Supplied entries
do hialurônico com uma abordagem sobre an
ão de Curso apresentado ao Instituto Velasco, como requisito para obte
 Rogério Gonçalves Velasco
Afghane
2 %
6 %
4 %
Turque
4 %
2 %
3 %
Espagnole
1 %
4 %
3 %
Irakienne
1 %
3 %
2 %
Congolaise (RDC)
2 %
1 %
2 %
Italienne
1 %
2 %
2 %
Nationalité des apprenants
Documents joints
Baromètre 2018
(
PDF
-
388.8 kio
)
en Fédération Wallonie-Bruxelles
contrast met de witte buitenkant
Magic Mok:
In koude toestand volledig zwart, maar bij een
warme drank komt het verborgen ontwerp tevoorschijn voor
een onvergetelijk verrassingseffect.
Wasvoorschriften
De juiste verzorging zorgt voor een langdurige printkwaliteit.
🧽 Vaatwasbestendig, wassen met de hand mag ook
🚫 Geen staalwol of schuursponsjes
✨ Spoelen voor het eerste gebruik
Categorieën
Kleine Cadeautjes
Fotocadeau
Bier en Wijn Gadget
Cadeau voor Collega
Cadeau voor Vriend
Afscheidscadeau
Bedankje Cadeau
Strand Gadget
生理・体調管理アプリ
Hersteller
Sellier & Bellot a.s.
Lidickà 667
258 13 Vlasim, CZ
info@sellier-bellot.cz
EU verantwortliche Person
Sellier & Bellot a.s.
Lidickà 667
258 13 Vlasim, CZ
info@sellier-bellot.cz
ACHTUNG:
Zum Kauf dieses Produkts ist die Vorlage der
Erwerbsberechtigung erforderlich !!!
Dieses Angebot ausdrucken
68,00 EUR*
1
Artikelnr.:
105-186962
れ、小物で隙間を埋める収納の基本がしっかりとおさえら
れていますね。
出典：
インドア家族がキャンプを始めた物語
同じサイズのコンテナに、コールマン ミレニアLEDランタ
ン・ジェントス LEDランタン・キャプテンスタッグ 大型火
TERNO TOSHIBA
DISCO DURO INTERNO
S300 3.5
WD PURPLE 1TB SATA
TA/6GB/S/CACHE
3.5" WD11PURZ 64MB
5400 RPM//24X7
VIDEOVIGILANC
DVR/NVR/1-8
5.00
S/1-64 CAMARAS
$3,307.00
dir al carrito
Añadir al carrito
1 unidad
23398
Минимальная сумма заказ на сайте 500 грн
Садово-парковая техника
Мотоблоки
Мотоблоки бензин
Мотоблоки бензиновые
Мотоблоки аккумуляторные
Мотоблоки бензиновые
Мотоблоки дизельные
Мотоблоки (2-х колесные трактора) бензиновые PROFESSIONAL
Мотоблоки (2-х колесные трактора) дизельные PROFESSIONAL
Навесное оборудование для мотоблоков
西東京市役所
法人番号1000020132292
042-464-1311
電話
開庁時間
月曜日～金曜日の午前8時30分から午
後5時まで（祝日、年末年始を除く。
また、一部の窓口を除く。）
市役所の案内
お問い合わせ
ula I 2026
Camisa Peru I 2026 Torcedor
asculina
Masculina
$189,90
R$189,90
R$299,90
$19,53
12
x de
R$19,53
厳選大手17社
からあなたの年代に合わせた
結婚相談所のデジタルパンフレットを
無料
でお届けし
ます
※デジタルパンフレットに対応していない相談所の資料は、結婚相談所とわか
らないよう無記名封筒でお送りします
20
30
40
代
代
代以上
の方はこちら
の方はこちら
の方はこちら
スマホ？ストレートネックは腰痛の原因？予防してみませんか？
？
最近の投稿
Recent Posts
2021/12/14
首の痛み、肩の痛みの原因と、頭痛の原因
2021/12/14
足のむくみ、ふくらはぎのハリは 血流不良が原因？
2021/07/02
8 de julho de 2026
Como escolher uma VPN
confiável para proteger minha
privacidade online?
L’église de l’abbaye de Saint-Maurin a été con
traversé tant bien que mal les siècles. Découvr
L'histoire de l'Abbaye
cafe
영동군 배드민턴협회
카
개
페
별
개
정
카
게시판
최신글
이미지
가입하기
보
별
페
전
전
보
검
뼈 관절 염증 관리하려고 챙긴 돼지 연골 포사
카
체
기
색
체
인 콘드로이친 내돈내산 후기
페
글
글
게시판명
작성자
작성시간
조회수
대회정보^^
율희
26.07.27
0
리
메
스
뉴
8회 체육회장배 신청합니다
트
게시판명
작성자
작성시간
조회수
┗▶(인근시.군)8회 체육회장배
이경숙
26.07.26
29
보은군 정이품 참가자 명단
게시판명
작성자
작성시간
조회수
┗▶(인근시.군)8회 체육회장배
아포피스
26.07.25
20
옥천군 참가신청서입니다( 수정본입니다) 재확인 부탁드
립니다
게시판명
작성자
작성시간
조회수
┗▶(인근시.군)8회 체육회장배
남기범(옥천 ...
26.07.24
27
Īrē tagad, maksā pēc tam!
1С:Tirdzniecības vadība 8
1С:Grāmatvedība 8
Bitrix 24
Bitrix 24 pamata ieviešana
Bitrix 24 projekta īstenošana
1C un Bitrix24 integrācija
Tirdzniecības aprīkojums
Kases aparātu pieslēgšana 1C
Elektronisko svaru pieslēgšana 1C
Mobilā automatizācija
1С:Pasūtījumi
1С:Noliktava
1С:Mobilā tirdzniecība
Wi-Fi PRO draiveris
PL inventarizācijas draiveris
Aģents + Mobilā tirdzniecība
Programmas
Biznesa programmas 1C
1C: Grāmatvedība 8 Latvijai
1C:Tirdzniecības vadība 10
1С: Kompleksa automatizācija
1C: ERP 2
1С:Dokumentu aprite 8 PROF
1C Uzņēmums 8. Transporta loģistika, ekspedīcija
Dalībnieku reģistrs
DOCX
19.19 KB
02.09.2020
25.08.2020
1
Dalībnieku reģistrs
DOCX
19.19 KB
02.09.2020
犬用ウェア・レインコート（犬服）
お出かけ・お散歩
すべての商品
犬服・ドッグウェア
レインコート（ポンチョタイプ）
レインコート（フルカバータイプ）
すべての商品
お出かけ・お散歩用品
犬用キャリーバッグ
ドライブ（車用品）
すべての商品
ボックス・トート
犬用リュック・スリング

About this task
Rewrite the records above with every "Vlasim" changed to "Vlašim" and nothing else altered.

Output for this exercise
do hialurônico com uma abordagem sobre an
ão de Curso apresentado ao Instituto Velasco, como requisito para obte
 Rogério Gonçalves Velasco
Afghane
2 %
6 %
4 %
Turque
4 %
2 %
3 %
Espagnole
1 %
4 %
3 %
Irakienne
1 %
3 %
2 %
Congolaise (RDC)
2 %
1 %
2 %
Italienne
1 %
2 %
2 %
Nationalité des apprenants
Documents joints
Baromètre 2018
(
PDF
-
388.8 kio
)
en Fédération Wallonie-Bruxelles
contrast met de witte buitenkant
Magic Mok:
In koude toestand volledig zwart, maar bij een
warme drank komt het verborgen ontwerp tevoorschijn voor
een onvergetelijk verrassingseffect.
Wasvoorschriften
De juiste verzorging zorgt voor een langdurige printkwaliteit.
🧽 Vaatwasbestendig, wassen met de hand mag ook
🚫 Geen staalwol of schuursponsjes
✨ Spoelen voor het eerste gebruik
Categorieën
Kleine Cadeautjes
Fotocadeau
Bier en Wijn Gadget
Cadeau voor Collega
Cadeau voor Vriend
Afscheidscadeau
Bedankje Cadeau
Strand Gadget
生理・体調管理アプリ
Hersteller
Sellier & Bellot a.s.
Lidickà 667
258 13 Vlašim, CZ
info@sellier-bellot.cz
EU verantwortliche Person
Sellier & Bellot a.s.
Lidickà 667
258 13 Vlašim, CZ
info@sellier-bellot.cz
ACHTUNG:
Zum Kauf dieses Produkts ist die Vorlage der
Erwerbsberechtigung erforderlich !!!
Dieses Angebot ausdrucken
68,00 EUR*
1
Artikelnr.:
105-186962
れ、小物で隙間を埋める収納の基本がしっかりとおさえら
れていますね。
出典：
インドア家族がキャンプを始めた物語
同じサイズのコンテナに、コールマン ミレニアLEDランタ
ン・ジェントス LEDランタン・キャプテンスタッグ 大型火
TERNO TOSHIBA
DISCO DURO INTERNO
S300 3.5
WD PURPLE 1TB SATA
TA/6GB/S/CACHE
3.5" WD11PURZ 64MB
5400 RPM//24X7
VIDEOVIGILANC
DVR/NVR/1-8
5.00
S/1-64 CAMARAS
$3,307.00
dir al carrito
Añadir al carrito
1 unidad
23398
Минимальная сумма заказ на сайте 500 грн
Садово-парковая техника
Мотоблоки
Мотоблоки бензин
Мотоблоки бензиновые
Мотоблоки аккумуляторные
Мотоблоки бензиновые
Мотоблоки дизельные
Мотоблоки (2-х колесные трактора) бензиновые PROFESSIONAL
Мотоблоки (2-х колесные трактора) дизельные PROFESSIONAL
Навесное оборудование для мотоблоков
西東京市役所
法人番号1000020132292
042-464-1311
電話
開庁時間
月曜日～金曜日の午前8時30分から午
後5時まで（祝日、年末年始を除く。
また、一部の窓口を除く。）
市役所の案内
お問い合わせ
ula I 2026
Camisa Peru I 2026 Torcedor
asculina
Masculina
$189,90
R$189,90
R$299,90
$19,53
12
x de
R$19,53
厳選大手17社
からあなたの年代に合わせた
結婚相談所のデジタルパンフレットを
無料
でお届けし
ます
※デジタルパンフレットに対応していない相談所の資料は、結婚相談所とわか
らないよう無記名封筒でお送りします
20
30
40
代
代
代以上
の方はこちら
の方はこちら
の方はこちら
スマホ？ストレートネックは腰痛の原因？予防してみませんか？
？
最近の投稿
Recent Posts
2021/12/14
首の痛み、肩の痛みの原因と、頭痛の原因
2021/12/14
足のむくみ、ふくらはぎのハリは 血流不良が原因？
2021/07/02
8 de julho de 2026
Como escolher uma VPN
confiável para proteger minha
privacidade online?
L’église de l’abbaye de Saint-Maurin a été con
traversé tant bien que mal les siècles. Découvr
L'histoire de l'Abbaye
cafe
영동군 배드민턴협회
카
개
페
별
개
정
카
게시판
최신글
이미지
가입하기
보
별
페
전
전
보
검
뼈 관절 염증 관리하려고 챙긴 돼지 연골 포사
카
체
기
색
체
인 콘드로이친 내돈내산 후기
페
글
글
게시판명
작성자
작성시간
조회수
대회정보^^
율희
26.07.27
0
리
메
스
뉴
8회 체육회장배 신청합니다
트
게시판명
작성자
작성시간
조회수
┗▶(인근시.군)8회 체육회장배
이경숙
26.07.26
29
보은군 정이품 참가자 명단
게시판명
작성자
작성시간
조회수
┗▶(인근시.군)8회 체육회장배
아포피스
26.07.25
20
옥천군 참가신청서입니다( 수정본입니다) 재확인 부탁드
립니다
게시판명
작성자
작성시간
조회수
┗▶(인근시.군)8회 체육회장배
남기범(옥천 ...
26.07.24
27
Īrē tagad, maksā pēc tam!
1С:Tirdzniecības vadība 8
1С:Grāmatvedība 8
Bitrix 24
Bitrix 24 pamata ieviešana
Bitrix 24 projekta īstenošana
1C un Bitrix24 integrācija
Tirdzniecības aprīkojums
Kases aparātu pieslēgšana 1C
Elektronisko svaru pieslēgšana 1C
Mobilā automatizācija
1С:Pasūtījumi
1С:Noliktava
1С:Mobilā tirdzniecība
Wi-Fi PRO draiveris
PL inventarizācijas draiveris
Aģents + Mobilā tirdzniecība
Programmas
Biznesa programmas 1C
1C: Grāmatvedība 8 Latvijai
1C:Tirdzniecības vadība 10
1С: Kompleksa automatizācija
1C: ERP 2
1С:Dokumentu aprite 8 PROF
1C Uzņēmums 8. Transporta loģistika, ekspedīcija
Dalībnieku reģistrs
DOCX
19.19 KB
02.09.2020
25.08.2020
1
Dalībnieku reģistrs
DOCX
19.19 KB
02.09.2020
犬用ウェア・レインコート（犬服）
お出かけ・お散歩
すべての商品
犬服・ドッグウェア
レインコート（ポンチョタイプ）
レインコート（フルカバータイプ）
すべての商品
お出かけ・お散歩用品
犬用キャリーバッグ
ドライブ（車用品）
すべての商品
ボックス・トート
犬用リュック・スリング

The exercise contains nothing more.